Respondi-lhe que, em primeiro lugar, nunca toquei, realmente, em meus assuntos pessoais, sou até uma pessoa muito secreta. E mesmo com amigos só vou até certo ponto. É fatal, numa coluna que aparece todos os sábados, terminar sem querer comentando as repercussões em nós de nossa vida diária e de nossa vida estranha.

“Vietcong”, em Todas as crônicas

Pensar é um ato. Sentir é um fato. Os dois juntos — sou eu que escrevo o que estou escrevendo. Deus é o mundo. A verdade é sempre um contato interior inexplicável. A minha vida mais verdadeira é irreconhecível, extremamente interior e não tem uma só palavra que signifique.

A hora da estrela

Clarice Lispector por Cássio Loredano.

Morrer vai ser o final de alguma coisa fulgurante: morrer será um dos atos mais importantes de minha vida. Eu tenho medo de morrer: não sei que nebulosas e vias-lácteas me esperam. Quero morrer dando ênfase à vida e à morte.

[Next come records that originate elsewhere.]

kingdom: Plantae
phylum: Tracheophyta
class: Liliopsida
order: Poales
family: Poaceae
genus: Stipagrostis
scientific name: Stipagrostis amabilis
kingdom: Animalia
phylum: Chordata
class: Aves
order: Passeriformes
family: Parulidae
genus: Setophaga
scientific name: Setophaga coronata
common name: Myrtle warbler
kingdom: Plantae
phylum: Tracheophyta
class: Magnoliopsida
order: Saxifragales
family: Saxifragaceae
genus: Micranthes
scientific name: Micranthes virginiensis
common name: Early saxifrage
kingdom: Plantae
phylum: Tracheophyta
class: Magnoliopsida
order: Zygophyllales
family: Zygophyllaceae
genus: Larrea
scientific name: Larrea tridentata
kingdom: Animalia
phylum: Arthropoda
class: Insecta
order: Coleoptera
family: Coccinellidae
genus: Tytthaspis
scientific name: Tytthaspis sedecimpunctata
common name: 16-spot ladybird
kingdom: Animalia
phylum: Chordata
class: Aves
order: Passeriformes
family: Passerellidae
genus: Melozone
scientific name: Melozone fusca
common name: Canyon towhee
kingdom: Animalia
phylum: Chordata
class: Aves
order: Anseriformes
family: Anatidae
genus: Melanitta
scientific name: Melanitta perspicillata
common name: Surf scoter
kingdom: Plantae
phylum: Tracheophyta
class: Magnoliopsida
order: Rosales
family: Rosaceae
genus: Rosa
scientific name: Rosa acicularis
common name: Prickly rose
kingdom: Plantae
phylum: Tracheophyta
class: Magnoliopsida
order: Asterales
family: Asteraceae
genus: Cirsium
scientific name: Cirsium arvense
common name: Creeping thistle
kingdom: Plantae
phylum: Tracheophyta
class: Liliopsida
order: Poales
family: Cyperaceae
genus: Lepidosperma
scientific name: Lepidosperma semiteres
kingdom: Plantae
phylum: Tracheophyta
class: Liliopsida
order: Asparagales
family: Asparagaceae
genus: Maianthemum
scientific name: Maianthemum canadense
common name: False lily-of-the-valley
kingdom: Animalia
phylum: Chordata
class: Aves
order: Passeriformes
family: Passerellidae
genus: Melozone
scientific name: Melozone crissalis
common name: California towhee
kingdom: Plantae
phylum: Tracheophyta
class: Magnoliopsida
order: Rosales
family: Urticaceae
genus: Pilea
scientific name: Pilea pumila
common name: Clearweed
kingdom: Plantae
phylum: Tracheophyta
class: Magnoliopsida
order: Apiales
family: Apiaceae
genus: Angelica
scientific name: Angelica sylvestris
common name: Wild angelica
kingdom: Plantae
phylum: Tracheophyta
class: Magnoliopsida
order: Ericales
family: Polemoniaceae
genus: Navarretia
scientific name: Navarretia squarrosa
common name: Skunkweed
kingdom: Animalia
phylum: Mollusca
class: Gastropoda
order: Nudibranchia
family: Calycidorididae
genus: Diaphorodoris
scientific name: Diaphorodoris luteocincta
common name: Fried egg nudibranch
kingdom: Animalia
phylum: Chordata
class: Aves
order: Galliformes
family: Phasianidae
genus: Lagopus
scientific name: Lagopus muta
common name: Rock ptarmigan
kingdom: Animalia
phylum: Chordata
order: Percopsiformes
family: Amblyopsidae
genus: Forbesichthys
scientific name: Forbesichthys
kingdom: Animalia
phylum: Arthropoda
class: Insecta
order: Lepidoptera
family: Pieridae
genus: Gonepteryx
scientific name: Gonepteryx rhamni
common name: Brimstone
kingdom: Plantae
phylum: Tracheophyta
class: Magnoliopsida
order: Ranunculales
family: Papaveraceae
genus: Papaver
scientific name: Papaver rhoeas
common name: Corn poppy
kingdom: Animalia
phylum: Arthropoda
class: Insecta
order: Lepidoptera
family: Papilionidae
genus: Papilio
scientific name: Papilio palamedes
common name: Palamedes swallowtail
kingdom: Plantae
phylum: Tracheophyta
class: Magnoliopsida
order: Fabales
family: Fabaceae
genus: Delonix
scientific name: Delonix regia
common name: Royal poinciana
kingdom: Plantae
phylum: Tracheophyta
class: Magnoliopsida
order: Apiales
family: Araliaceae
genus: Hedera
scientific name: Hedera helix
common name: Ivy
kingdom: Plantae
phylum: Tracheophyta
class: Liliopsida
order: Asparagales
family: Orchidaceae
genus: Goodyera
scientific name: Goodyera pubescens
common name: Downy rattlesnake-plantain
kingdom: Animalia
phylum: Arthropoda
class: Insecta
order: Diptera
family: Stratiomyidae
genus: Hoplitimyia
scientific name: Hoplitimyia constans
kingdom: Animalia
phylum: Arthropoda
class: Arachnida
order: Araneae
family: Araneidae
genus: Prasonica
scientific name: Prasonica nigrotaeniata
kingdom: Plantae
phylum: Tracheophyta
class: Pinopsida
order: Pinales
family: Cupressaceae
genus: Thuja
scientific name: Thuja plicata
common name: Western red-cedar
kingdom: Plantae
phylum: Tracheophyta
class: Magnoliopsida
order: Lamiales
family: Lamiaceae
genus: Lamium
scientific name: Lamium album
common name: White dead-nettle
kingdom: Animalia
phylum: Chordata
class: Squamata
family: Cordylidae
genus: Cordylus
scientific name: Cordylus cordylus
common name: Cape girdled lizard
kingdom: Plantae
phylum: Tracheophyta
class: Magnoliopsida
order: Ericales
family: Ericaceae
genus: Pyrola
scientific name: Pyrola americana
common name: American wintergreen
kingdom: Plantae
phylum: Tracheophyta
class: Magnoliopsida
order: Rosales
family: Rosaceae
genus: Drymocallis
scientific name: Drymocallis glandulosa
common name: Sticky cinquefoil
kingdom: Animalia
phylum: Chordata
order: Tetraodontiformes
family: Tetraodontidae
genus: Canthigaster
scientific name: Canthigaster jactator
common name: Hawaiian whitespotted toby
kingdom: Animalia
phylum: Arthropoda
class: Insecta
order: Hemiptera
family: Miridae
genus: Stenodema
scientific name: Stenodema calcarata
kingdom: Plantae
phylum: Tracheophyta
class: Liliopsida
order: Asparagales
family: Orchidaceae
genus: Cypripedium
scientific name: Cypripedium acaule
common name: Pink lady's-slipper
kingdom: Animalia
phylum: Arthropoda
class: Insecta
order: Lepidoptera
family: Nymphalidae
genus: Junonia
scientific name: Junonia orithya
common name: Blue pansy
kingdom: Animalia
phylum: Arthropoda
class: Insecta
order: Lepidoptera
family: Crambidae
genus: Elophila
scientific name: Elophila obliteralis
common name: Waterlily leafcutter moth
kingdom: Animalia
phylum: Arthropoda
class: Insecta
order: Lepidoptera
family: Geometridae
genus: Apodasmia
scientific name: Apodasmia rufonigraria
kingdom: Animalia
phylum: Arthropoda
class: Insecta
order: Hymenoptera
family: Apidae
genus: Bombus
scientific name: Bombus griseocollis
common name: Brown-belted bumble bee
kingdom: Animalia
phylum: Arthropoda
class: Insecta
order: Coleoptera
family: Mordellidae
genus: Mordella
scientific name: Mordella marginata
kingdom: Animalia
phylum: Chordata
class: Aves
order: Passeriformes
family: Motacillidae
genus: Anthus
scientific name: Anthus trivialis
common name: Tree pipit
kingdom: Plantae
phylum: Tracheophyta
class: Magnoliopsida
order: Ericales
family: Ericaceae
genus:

Só peço uma coisa: na hora de morrer eu queria ter uma pessoa amada por mim ao meu lado para me segurar a mão. Então não terei medo, e estarei acompanhada quando atravessar a grande passagem.

“As três experiências”, em Todas as crônicas

Clarice
veio de um mistério, partiu para outro.

Ficamos sem saber a essência do mistério.
Ou o mistério não era essencial,
era Clarice viajando nele.
...............................

Carlos Drummond de Andrade, em "Visão de Clarice Lispector"

“As três experiências”, em Todas as crônicas

Há apenas um registro em áudio e outro em vídeo de Clarice Lispector. Para ilustrar esta narrativa, a voz de Clarice foi retirada da série “Depoimentos para a posteridade”, do Museu da Imagem e do Som, 1976, e as imagens, da entrevista concedida a Júlio Lerner, no programa Panorama, da TV Cultura, em 1977.